TASK DATA
****************************************

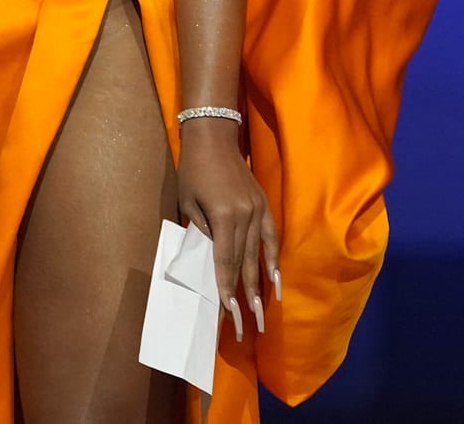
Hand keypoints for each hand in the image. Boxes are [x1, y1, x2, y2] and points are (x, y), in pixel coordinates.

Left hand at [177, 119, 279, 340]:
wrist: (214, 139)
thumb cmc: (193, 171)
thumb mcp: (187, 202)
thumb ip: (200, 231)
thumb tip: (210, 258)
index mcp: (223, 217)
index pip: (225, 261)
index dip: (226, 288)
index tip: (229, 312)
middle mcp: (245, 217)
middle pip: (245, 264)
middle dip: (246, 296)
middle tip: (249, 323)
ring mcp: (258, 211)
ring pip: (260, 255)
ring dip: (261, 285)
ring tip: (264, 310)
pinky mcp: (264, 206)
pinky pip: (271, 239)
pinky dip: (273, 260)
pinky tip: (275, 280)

****************************************

EXERCISE
The entries above are to be reproduced exactly, with the pictures dropped.

ANSWER TO THIS TASK
Hand keypoints for each hand in the image. Boxes are [x1, y1, x2, y2] and points are (x, y), in pixel coordinates.

Left hand at [177, 119, 279, 340]:
wrist: (214, 139)
thumb cmc: (193, 171)
thumb mcp: (187, 202)
thumb ip: (200, 231)
thumb tip: (210, 258)
index mcp: (223, 217)
index pip: (225, 261)
index dip: (226, 288)
index tip: (229, 312)
middle mcp: (245, 217)
middle pip: (245, 264)
middle dip: (246, 296)
middle tip: (249, 323)
ring mcp: (258, 211)
ring pip: (260, 255)
ring dip: (261, 285)
ring tip: (264, 310)
pinky mcp: (264, 206)
pinky pip: (271, 239)
pinky dip: (273, 260)
pinky tip: (275, 280)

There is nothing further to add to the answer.